Juanma Trueba

La noche que Bale hizo la cobra al Santiago Bernabéu

Taparse los oídos con las manos es un gesto habitual en los niños que se niegan a escuchar algo, generalmente una reprimenda paternal. En busca de una mayor insonorización también es un recurso frecuente el tarareo de una canción o la repetición de un latiguillo burlón: habla chucho, que no te escucho. Los niños, sobra decirlo, son seres adorables.

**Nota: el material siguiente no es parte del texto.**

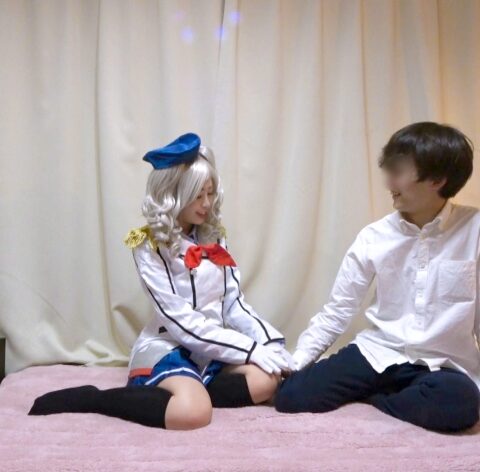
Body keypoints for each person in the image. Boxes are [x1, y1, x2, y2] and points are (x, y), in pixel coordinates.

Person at [29, 133, 293, 429]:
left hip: (210, 348)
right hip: (169, 346)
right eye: (198, 195)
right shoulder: (148, 245)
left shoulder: (214, 236)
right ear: (174, 193)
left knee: (266, 380)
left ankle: (191, 390)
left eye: (210, 193)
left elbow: (234, 304)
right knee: (193, 414)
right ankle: (96, 399)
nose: (207, 203)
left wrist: (270, 343)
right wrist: (249, 349)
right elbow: (181, 321)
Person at [275, 122, 480, 432]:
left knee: (460, 405)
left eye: (398, 172)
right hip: (379, 352)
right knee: (292, 396)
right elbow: (338, 310)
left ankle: (377, 399)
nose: (389, 183)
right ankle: (390, 394)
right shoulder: (374, 236)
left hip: (442, 363)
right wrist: (297, 362)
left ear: (437, 180)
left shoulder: (474, 229)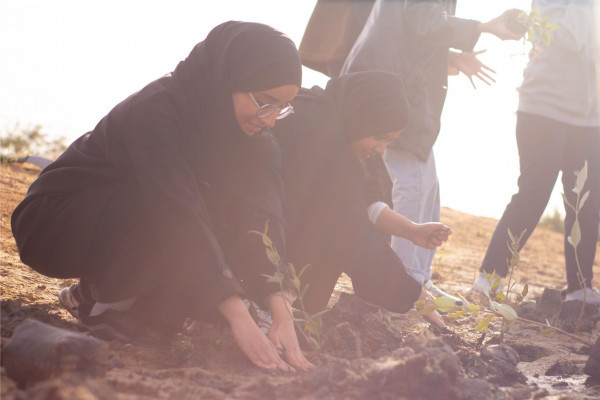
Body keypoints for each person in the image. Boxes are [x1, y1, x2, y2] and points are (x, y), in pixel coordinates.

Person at [11, 21, 314, 372]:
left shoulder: (253, 138)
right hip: (56, 222)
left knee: (221, 226)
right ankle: (110, 303)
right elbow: (175, 208)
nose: (272, 119)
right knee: (183, 209)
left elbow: (264, 218)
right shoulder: (156, 110)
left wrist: (281, 308)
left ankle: (96, 291)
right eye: (265, 103)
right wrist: (238, 315)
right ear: (229, 77)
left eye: (283, 107)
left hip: (139, 219)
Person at [340, 0, 522, 299]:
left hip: (396, 88)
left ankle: (418, 278)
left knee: (428, 187)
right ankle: (404, 281)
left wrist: (451, 58)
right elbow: (423, 18)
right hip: (397, 93)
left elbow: (412, 31)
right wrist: (483, 27)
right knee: (412, 184)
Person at [274, 71, 449, 327]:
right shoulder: (316, 131)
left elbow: (362, 199)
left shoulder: (343, 127)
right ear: (362, 115)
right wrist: (415, 294)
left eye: (389, 141)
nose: (382, 150)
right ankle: (273, 304)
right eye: (380, 137)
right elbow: (348, 226)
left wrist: (411, 231)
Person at [473, 0, 600, 304]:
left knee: (584, 201)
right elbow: (570, 38)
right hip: (543, 109)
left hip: (588, 117)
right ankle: (489, 278)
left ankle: (581, 288)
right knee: (534, 192)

La primera lectura de la celebración de Bale, la más evidente, es que quería aislarse de los aplausos del Bernabéu, probablemente como respuesta a los pitos recibidos en los partidos anteriores. En cierto modo, por orgullo o por despecho, Bale hizo la cobra al estadio, le retiró la mejilla. Cualquier varón que haya practicado ese movimiento defensivo habrá disfrutado de una brevísima sensación de poder que sólo compensa a las mujeres, seres tan adorables como los niños.

El poder también es relevante en este caso. Después de ser criticado durante semanas, Bale se comportó como el soldado del que hablaba el entrañable proyeccionista de Cinema Paradiso. Enamorado hasta las cachas, el militar del cuento fue desafiado por su princesa: “Si puedes esperar cien días con sus cien noches bajo mi balcón, seré tuya”. El soldado esperó una noche, diez, veinte… ochenta, noventa. “Las aves se posaban en su cabeza, las abejas lo aguijoneaban, pero él no se movía. (…) Cuando la nonagésima novena noche llegó, el soldado se levantó, tomó su silla y se marchó”.

Si Bale busca una venganza plena sólo tendrá que marcar dos o tres goles en el Camp Nou y, acto seguido, anunciar su fichaje por el Manchester United o por el Chelsea (esto sería aún más doloroso). Por fortuna, no hace falta llevar las cosas tan lejos.

En las grandes historias de amor, después de una cobra venenosa se impone un beso con taladro atornillador. Sólo falta encontrar el momento propicio, el siguiente gol, Bale abierto de orejas y el madridismo con los brazos abiertos. Muac. Kiss. Ñam. Ya conocen el resto.